WHAT THIS TASK INVOLVES: Return the records that follow unaltered. Omit every picture.

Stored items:
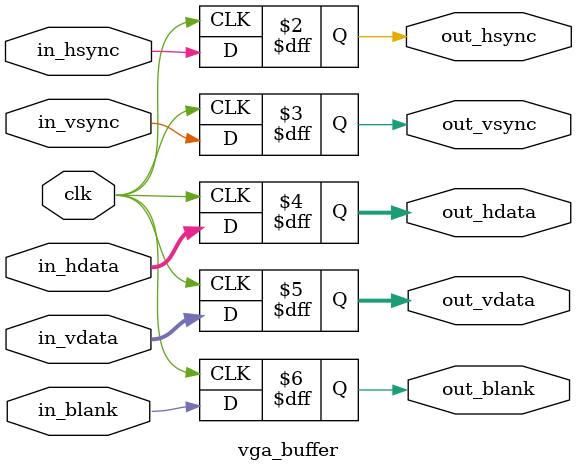
<source format=v>
`timescale 1ns / 1ps
module vga_buffer #(parameter WIDTH = 0)(
  input wire clk,
  input wire in_hsync,
  input wire in_vsync,
  input wire [WIDTH-1:0] in_hdata,
  input wire [WIDTH-1:0] in_vdata,
  input wire in_blank,
  output reg out_hsync,
  output reg out_vsync,
  output reg [WIDTH-1:0] out_hdata,
  output reg [WIDTH-1:0] out_vdata,
  output reg out_blank
);

always @ (posedge clk)
begin
  out_hsync <= in_hsync;
  out_vsync <= in_vsync;
  out_hdata <= in_hdata;
  out_vdata <= in_vdata;
  out_blank <= in_blank;
end

endmodule

</source>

SOLUTION FOR THIS EXERCISE:
<source format=v>
`timescale 1ns / 1ps
module vga_buffer #(parameter WIDTH = 0)(
  input wire clk,
  input wire in_hsync,
  input wire in_vsync,
  input wire [WIDTH-1:0] in_hdata,
  input wire [WIDTH-1:0] in_vdata,
  input wire in_blank,
  output reg out_hsync,
  output reg out_vsync,
  output reg [WIDTH-1:0] out_hdata,
  output reg [WIDTH-1:0] out_vdata,
  output reg out_blank
);

always @ (posedge clk)
begin
  out_hsync <= in_hsync;
  out_vsync <= in_vsync;
  out_hdata <= in_hdata;
  out_vdata <= in_vdata;
  out_blank <= in_blank;
end

endmodule

</source>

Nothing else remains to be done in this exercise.